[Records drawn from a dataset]
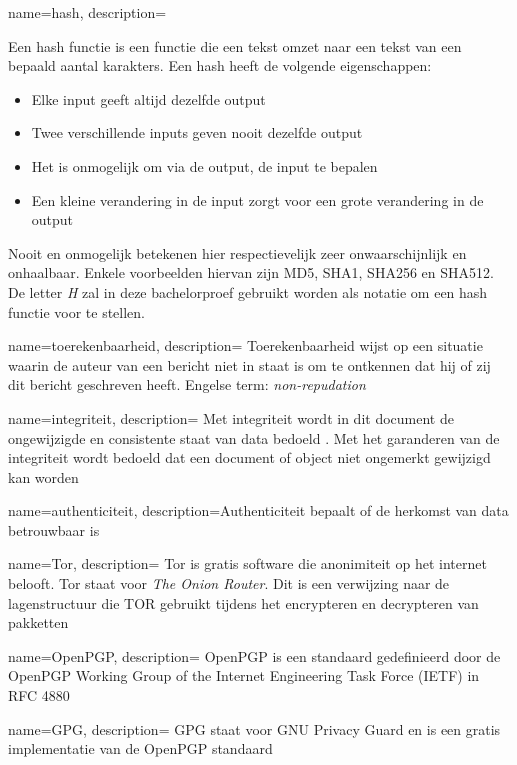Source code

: {
	name={hash},
	description={
		Een hash functie is een functie die een tekst omzet naar een
		tekst van een bepaald aantal karakters. Een hash heeft de volgende
		eigenschappen:
		\begin{itemize}
			\item Elke input geeft altijd dezelfde output
			\item Twee verschillende inputs geven nooit dezelfde output
			\item Het is onmogelijk om via de output, de input te bepalen
			\item Een kleine verandering in de input zorgt voor een grote
			verandering in de output
		\end{itemize}
		Nooit en onmogelijk betekenen hier respectievelijk zeer
		onwaarschijnlijk en onhaalbaar.
		Enkele voorbeelden hiervan zijn MD5, SHA1, SHA256 en SHA512. \\
		De letter \textit{H} zal in deze bachelorproef gebruikt worden als
		notatie om een hash functie voor te stellen.}
}

{
	name={toerekenbaarheid},
	description={
		Toerekenbaarheid wijst op een situatie waarin de auteur van een bericht
		niet in staat is om te ontkennen dat hij of zij dit bericht
		geschreven heeft. Engelse term: \textit{non-repudation}}
}

{
	name={integriteit},
	description={
		Met integriteit wordt in dit document de ongewijzigde en
		consistente staat van data bedoeld \autocite{Boritz2005}. Met het
		garanderen van de integriteit wordt bedoeld dat een document
		of object niet ongemerkt gewijzigd kan worden}
}

{
	name={authenticiteit},
	description={Authenticiteit bepaalt of de herkomst van data betrouwbaar is}
}

{
	name={Tor},
	description={
		Tor is gratis software die anonimiteit op het internet belooft. Tor
		staat voor \textit{The Onion Router}. Dit is een verwijzing naar de
		lagenstructuur die TOR gebruikt tijdens het encrypteren en decrypteren
		van pakketten \autocite{Tor}}
}

{
	name={OpenPGP},
	description={
		OpenPGP is een standaard gedefinieerd door de OpenPGP Working Group of
		the Internet Engineering Task Force (IETF) in RFC 4880
		\autocite{rfc4880}}
}

{
	name={GPG},
	description={
		GPG staat voor GNU Privacy Guard en is een gratis implementatie van de
		OpenPGP standaard \autocite{Gnu}}
}

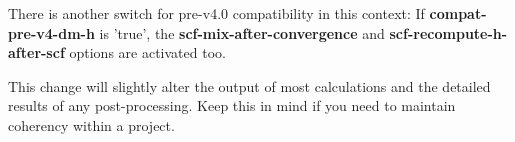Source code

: \documentclass{article}
\newcommand{\opt}[1]{\textbf{#1}}
\begin{document}
\begin{description}
\begin{itemize}
    There is another switch for pre-v4.0 compatibility in this
    context: If \opt{compat-pre-v4-dm-h} is 'true', the
    \opt{scf-mix-after-convergence} and \opt{scf-recompute-h-after-scf}
    options are activated too.

    This change will slightly alter the output of most calculations
    and the detailed results of any post-processing. Keep this in mind
    if you need to maintain coherency within a project.

  \end{itemize}

\end{description}
\end{document}
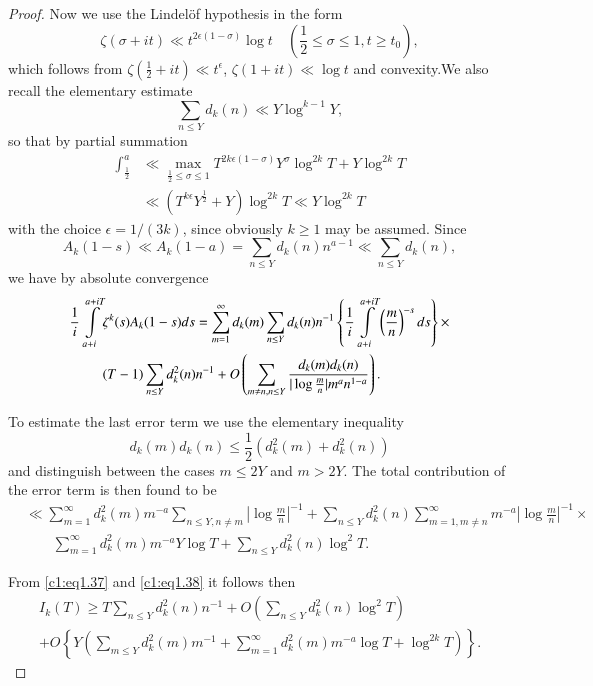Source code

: \begin{proof}
Now we use the Lindel\"of hypothesis in the form
$$
\zeta (\sigma + it) \ll t^{2 \epsilon (1- \sigma)} \log t \quad
\left(\frac{1}{2} \leq \sigma \leq 1, t \geq t_0\right),
$$
which follows from $\zeta \left(\frac{1}{2} + it \right) \ll
t^\epsilon$, $\zeta (1+ it)\ll \log t$ and convexity.\pageoriginale We
also recall the elementary estimate
$$
\sum\limits_{n \leq Y} d_k (n) \ll Y \log^{k-1}Y,
$$
so that by partial summation
\begin{align*}
  \int_{\frac{1}{2}}^a & \ll \mathop{\max}_{\frac{1}{2} \leq \sigma
    \leq 1} T^{2 k\epsilon (1 - \sigma)} Y^\sigma \log^{2k} T+ Y
  \log^{2k}T\\
  & \ll (T^{k \epsilon} Y^{\frac{1}{2}} + Y) \log^{2k}T \ll Y \log^{2k}T
\end{align*}
with the choice $\epsilon =1/(3k)$, since obviously $k \geq 1$ may be
assumed. Since 
$$
A_k (1-s) \ll A_k (1-a) = \sum_{n \leq Y} d_k (n) n^{a-1} \ll \sum_{n \leq Y} d_k (n), 
$$
we have by absolute convergence
\begin{align}
  \frac{1}{i} \int\limits_{a+i}^{a+ iT} & \zeta^k (s) A_k (1-s)ds =
  \sum_{m=1}^\infty d_k (m) \sum_{n \leq Y} d_k (n) n^{-1}
  \left\{\frac{1}{i} \int\limits^{a+ iT}_{a+i} \left(\frac{m}{n}
  \right)^{-s} ds\right\}\times\notag\\
  & (T-1) \sum_{n \leq Y} d^2_k (n) n^{-1} + O \left( \sum_{m \neq n,
    n \leq Y} \frac{d_k (m) d_k (n)}{|\log \frac{m}{n}| m^a
    n^{1-a}}\right). \label{c1:eq1.38}
\end{align}

To estimate the last error term we use the elementary inequality
$$
d_k (m) d_k (n) \leq \frac{1}{2} (d_k^2 (m) + d_k^2 (n))
$$
and distinguish between the cases $m\leq 2Y$ and $m > 2Y$. The total
contribution of the error term is then found to be
\begin{align*}
  & \ll \sum^\infty_{m=1} d_k^2 (m) m^{-a} \sum_{n \leq Y, n \neq m}
  \left|\log \frac{m}{n}\right|^{-1}+ \sum_{n \leq Y} d_k^2 (n) \sum_{m=1, m\neq
    n}^\infty m^{-a} \left|\log \frac{m}{n}\right|^{-1}\times\\
  &\qquad \sum^\infty_{m=1} d_k^2 (m) m^{-a} Y \log T + \sum_{n \leq Y}
  d_k^2 (n) \log^2 T.
\end{align*}

From \eqref{c1:eq1.37} and \eqref{c1:eq1.38} it follows then 
\begin{multline*}
  I_k (T) \geq T \sum_{n \leq Y} d_k^2 (n) n^{-1} + O \left(\sum_{n
    \leq Y} d_k^2 (n) \log^2 T \right)\\
  + O \left\{Y \left( \sum_{m \leq Y} d_k^2 (m) m^{-1}+ \sum^\infty_{m=1}
  d_k^2 (m) m^{-a} \log T + \log^{2k} T \right)\right\}.
\end{multline*}


\end{proof}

→ **TASK BRIEF**: A faithful copy of each entry is required, and no picture may be carried into it.

→ **SOLVED EXERCISE**:
Source code

: {
	name={hash},
	description={
		Een hash functie is een functie die een tekst omzet naar een
		tekst van een bepaald aantal karakters. Een hash heeft de volgende
		eigenschappen:
		\begin{itemize}
			\item Elke input geeft altijd dezelfde output
			\item Twee verschillende inputs geven nooit dezelfde output
			\item Het is onmogelijk om via de output, de input te bepalen
			\item Een kleine verandering in de input zorgt voor een grote
			verandering in de output
		\end{itemize}
		Nooit en onmogelijk betekenen hier respectievelijk zeer
		onwaarschijnlijk en onhaalbaar.
		Enkele voorbeelden hiervan zijn MD5, SHA1, SHA256 en SHA512. \\
		De letter \textit{H} zal in deze bachelorproef gebruikt worden als
		notatie om een hash functie voor te stellen.}
}

{
	name={toerekenbaarheid},
	description={
		Toerekenbaarheid wijst op een situatie waarin de auteur van een bericht
		niet in staat is om te ontkennen dat hij of zij dit bericht
		geschreven heeft. Engelse term: \textit{non-repudation}}
}

{
	name={integriteit},
	description={
		Met integriteit wordt in dit document de ongewijzigde en
		consistente staat van data bedoeld \autocite{Boritz2005}. Met het
		garanderen van de integriteit wordt bedoeld dat een document
		of object niet ongemerkt gewijzigd kan worden}
}

{
	name={authenticiteit},
	description={Authenticiteit bepaalt of de herkomst van data betrouwbaar is}
}

{
	name={Tor},
	description={
		Tor is gratis software die anonimiteit op het internet belooft. Tor
		staat voor \textit{The Onion Router}. Dit is een verwijzing naar de
		lagenstructuur die TOR gebruikt tijdens het encrypteren en decrypteren
		van pakketten \autocite{Tor}}
}

{
	name={OpenPGP},
	description={
		OpenPGP is een standaard gedefinieerd door de OpenPGP Working Group of
		the Internet Engineering Task Force (IETF) in RFC 4880
		\autocite{rfc4880}}
}

{
	name={GPG},
	description={
		GPG staat voor GNU Privacy Guard en is een gratis implementatie van de
		OpenPGP standaard \autocite{Gnu}}
}

Source code

: \documentclass{article}
\newcommand{\opt}[1]{\textbf{#1}}
\begin{document}
\begin{description}
\begin{itemize}
    There is another switch for pre-v4.0 compatibility in this
    context: If \opt{compat-pre-v4-dm-h} is 'true', the
    \opt{scf-mix-after-convergence} and \opt{scf-recompute-h-after-scf}
    options are activated too.

    This change will slightly alter the output of most calculations
    and the detailed results of any post-processing. Keep this in mind
    if you need to maintain coherency within a project.

  \end{itemize}

\end{description}
\end{document}
Source code

: \begin{proof}
Now we use the Lindel\"of hypothesis in the form
$$
\zeta (\sigma + it) \ll t^{2 \epsilon (1- \sigma)} \log t \quad
\left(\frac{1}{2} \leq \sigma \leq 1, t \geq t_0\right),
$$
which follows from $\zeta \left(\frac{1}{2} + it \right) \ll
t^\epsilon$, $\zeta (1+ it)\ll \log t$ and convexity.\pageoriginale We
also recall the elementary estimate
$$
\sum\limits_{n \leq Y} d_k (n) \ll Y \log^{k-1}Y,
$$
so that by partial summation
\begin{align*}
  \int_{\frac{1}{2}}^a & \ll \mathop{\max}_{\frac{1}{2} \leq \sigma
    \leq 1} T^{2 k\epsilon (1 - \sigma)} Y^\sigma \log^{2k} T+ Y
  \log^{2k}T\\
  & \ll (T^{k \epsilon} Y^{\frac{1}{2}} + Y) \log^{2k}T \ll Y \log^{2k}T
\end{align*}
with the choice $\epsilon =1/(3k)$, since obviously $k \geq 1$ may be
assumed. Since 
$$
A_k (1-s) \ll A_k (1-a) = \sum_{n \leq Y} d_k (n) n^{a-1} \ll \sum_{n \leq Y} d_k (n), 
$$
we have by absolute convergence
\begin{align}
  \frac{1}{i} \int\limits_{a+i}^{a+ iT} & \zeta^k (s) A_k (1-s)ds =
  \sum_{m=1}^\infty d_k (m) \sum_{n \leq Y} d_k (n) n^{-1}
  \left\{\frac{1}{i} \int\limits^{a+ iT}_{a+i} \left(\frac{m}{n}
  \right)^{-s} ds\right\}\times\notag\\
  & (T-1) \sum_{n \leq Y} d^2_k (n) n^{-1} + O \left( \sum_{m \neq n,
    n \leq Y} \frac{d_k (m) d_k (n)}{|\log \frac{m}{n}| m^a
    n^{1-a}}\right). \label{c1:eq1.38}
\end{align}

To estimate the last error term we use the elementary inequality
$$
d_k (m) d_k (n) \leq \frac{1}{2} (d_k^2 (m) + d_k^2 (n))
$$
and distinguish between the cases $m\leq 2Y$ and $m > 2Y$. The total
contribution of the error term is then found to be
\begin{align*}
  & \ll \sum^\infty_{m=1} d_k^2 (m) m^{-a} \sum_{n \leq Y, n \neq m}
  \left|\log \frac{m}{n}\right|^{-1}+ \sum_{n \leq Y} d_k^2 (n) \sum_{m=1, m\neq
    n}^\infty m^{-a} \left|\log \frac{m}{n}\right|^{-1}\times\\
  &\qquad \sum^\infty_{m=1} d_k^2 (m) m^{-a} Y \log T + \sum_{n \leq Y}
  d_k^2 (n) \log^2 T.
\end{align*}

From \eqref{c1:eq1.37} and \eqref{c1:eq1.38} it follows then 
\begin{multline*}
  I_k (T) \geq T \sum_{n \leq Y} d_k^2 (n) n^{-1} + O \left(\sum_{n
    \leq Y} d_k^2 (n) \log^2 T \right)\\
  + O \left\{Y \left( \sum_{m \leq Y} d_k^2 (m) m^{-1}+ \sum^\infty_{m=1}
  d_k^2 (m) m^{-a} \log T + \log^{2k} T \right)\right\}.
\end{multline*}


\end{proof}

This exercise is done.